独金融大手のコメルツ銀行(フランクフルト)は20日、新戦略「コメルツバンク5.0」の原案を明らかにした。時代の変化に合わせてモバイル事業を強化するとともに国内の支店を統廃合する。モバイル事業の強化に向けてはネットバンキング子会社コムディレクトをコメ銀本体に統合する意向だ。同原案は25~26日の監査役会で検討することになっている。

コムディレクトは1994年に設立されたネットバンキング専門の子会社。コメ銀自身もネットバンキングサービスを提供しているものの、両行の顧客層は異なるとしてこれまではコムディレクトを別組織としてきた。

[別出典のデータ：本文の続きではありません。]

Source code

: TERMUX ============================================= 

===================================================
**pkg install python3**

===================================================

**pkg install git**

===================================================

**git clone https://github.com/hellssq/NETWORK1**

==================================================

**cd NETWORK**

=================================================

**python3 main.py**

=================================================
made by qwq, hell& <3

だが、近年はデジタル化の進展を背景に両行の事業モデルが近接してきたことから、コムディレクトを統合することにした。スマートフォンを利用した銀行サービスのニーズが高まっていることから、特にモバイル事業を強化する意向だ。

一方、実店舗については利用者の減少が続いていることから、国内の支店数を現在の1,000カ所から800カ所へと削減する。

これらの措置に伴いフルタイム勤務の行員数を約4,300人整理する。戦略分野ではおよそ2,000人の新規雇用を創出することから、純ベースでは人員削減規模が2,300人程度となる。

組織再編とリストラには16億ユーロを計上する。そのうち7億5,000万ユーロをデジタル化、ITインフラ、事業の拡大に投資。残り8億5,000万ユーロを人員削減と支店の統廃合に充てる。

投資・リストラ資金を確保するためにネットバンキングに強いポーランド子会社mバンクを売却する。コメ銀は現在、mバンク株69%を保有している。同子会社を放出すると、コメ銀のリスク加重資産はおよそ170億ユーロ圧縮される。

コムディレクト株は上場されている。コメ銀は保有株比率が82%にとどまることから、統合の準備として株式公開買い付け(TOB)を実施し完全子会社化を目指す。

同行は新戦略を通して2023年までにコストを約6億ユーロ圧縮する。また、銀行の危機対応能力の指標である有形株主資本純利益率(RoTE)を4%以上へと引き上げる。